Dataset items

*** Block opens ***

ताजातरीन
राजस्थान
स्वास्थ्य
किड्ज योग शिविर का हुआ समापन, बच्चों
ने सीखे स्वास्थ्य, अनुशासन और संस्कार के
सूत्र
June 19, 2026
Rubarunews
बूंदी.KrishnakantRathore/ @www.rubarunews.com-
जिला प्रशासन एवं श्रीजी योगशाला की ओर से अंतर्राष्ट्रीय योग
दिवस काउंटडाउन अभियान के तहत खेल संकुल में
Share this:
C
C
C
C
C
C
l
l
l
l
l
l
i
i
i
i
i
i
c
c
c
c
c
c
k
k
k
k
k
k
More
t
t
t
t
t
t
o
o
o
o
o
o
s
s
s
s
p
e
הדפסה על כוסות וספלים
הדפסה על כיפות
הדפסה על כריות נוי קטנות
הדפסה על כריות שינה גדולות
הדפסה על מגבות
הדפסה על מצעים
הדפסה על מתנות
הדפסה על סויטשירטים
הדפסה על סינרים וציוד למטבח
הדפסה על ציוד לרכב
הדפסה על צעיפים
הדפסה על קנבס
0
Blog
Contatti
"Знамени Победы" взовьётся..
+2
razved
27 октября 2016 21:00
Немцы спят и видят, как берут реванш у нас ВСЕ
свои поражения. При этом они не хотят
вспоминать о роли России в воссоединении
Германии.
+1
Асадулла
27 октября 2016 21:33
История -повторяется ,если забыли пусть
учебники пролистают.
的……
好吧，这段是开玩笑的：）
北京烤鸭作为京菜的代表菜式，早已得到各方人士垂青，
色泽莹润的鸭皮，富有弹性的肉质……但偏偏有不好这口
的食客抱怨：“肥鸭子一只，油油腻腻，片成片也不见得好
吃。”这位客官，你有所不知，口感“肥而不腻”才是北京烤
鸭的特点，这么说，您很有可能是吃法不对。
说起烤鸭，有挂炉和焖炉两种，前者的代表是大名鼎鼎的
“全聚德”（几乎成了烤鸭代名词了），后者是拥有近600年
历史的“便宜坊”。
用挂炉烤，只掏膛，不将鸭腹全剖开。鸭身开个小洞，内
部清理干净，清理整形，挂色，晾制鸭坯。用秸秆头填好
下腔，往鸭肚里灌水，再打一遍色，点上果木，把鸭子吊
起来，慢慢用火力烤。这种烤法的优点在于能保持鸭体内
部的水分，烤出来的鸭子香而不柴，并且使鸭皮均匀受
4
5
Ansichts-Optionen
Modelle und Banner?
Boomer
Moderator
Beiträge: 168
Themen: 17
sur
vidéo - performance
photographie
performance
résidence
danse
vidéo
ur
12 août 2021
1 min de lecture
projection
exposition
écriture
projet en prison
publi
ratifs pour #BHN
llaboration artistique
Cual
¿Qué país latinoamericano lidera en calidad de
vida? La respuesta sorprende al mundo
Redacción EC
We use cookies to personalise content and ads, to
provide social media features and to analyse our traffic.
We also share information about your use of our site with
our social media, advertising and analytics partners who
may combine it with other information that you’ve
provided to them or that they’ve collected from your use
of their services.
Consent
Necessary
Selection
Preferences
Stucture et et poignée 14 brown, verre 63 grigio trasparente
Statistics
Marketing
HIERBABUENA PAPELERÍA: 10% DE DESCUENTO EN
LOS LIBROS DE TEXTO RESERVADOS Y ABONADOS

*** Block closes ***

— PROBLEM —
Reproduce precisely, and with no line left out, each line from the top of the entries through the line that carries "ratifs pour #BHN".

— FINISHED TASK —
ताजातरीन
राजस्थान
स्वास्थ्य
किड्ज योग शिविर का हुआ समापन, बच्चों
ने सीखे स्वास्थ्य, अनुशासन और संस्कार के
सूत्र
June 19, 2026
Rubarunews
बूंदी.KrishnakantRathore/ @www.rubarunews.com-
जिला प्रशासन एवं श्रीजी योगशाला की ओर से अंतर्राष्ट्रीय योग
दिवस काउंटडाउन अभियान के तहत खेल संकुल में
Share this:
C
C
C
C
C
C
l
l
l
l
l
l
i
i
i
i
i
i
c
c
c
c
c
c
k
k
k
k
k
k
More
t
t
t
t
t
t
o
o
o
o
o
o
s
s
s
s
p
e
הדפסה על כוסות וספלים
הדפסה על כיפות
הדפסה על כריות נוי קטנות
הדפסה על כריות שינה גדולות
הדפסה על מגבות
הדפסה על מצעים
הדפסה על מתנות
הדפסה על סויטשירטים
הדפסה על סינרים וציוד למטבח
הדפסה על ציוד לרכב
הדפסה על צעיפים
הדפסה על קנבס
0
Blog
Contatti
"Знамени Победы" взовьётся..
+2
razved
27 октября 2016 21:00
Немцы спят и видят, как берут реванш у нас ВСЕ
свои поражения. При этом они не хотят
вспоминать о роли России в воссоединении
Германии.
+1
Асадулла
27 октября 2016 21:33
История -повторяется ,если забыли пусть
учебники пролистают.
的……
好吧，这段是开玩笑的：）
北京烤鸭作为京菜的代表菜式，早已得到各方人士垂青，
色泽莹润的鸭皮，富有弹性的肉质……但偏偏有不好这口
的食客抱怨：“肥鸭子一只，油油腻腻，片成片也不见得好
吃。”这位客官，你有所不知，口感“肥而不腻”才是北京烤
鸭的特点，这么说，您很有可能是吃法不对。
说起烤鸭，有挂炉和焖炉两种，前者的代表是大名鼎鼎的
“全聚德”（几乎成了烤鸭代名词了），后者是拥有近600年
历史的“便宜坊”。
用挂炉烤，只掏膛，不将鸭腹全剖开。鸭身开个小洞，内
部清理干净，清理整形，挂色，晾制鸭坯。用秸秆头填好
下腔，往鸭肚里灌水，再打一遍色，点上果木，把鸭子吊
起来，慢慢用火力烤。这种烤法的优点在于能保持鸭体内
部的水分，烤出来的鸭子香而不柴，并且使鸭皮均匀受
4
5
Ansichts-Optionen
Modelle und Banner?
Boomer
Moderator
Beiträge: 168
Themen: 17
sur
vidéo - performance
photographie
performance
résidence
danse
vidéo
ur
12 août 2021
1 min de lecture
projection
exposition
écriture
projet en prison
publi
ratifs pour #BHN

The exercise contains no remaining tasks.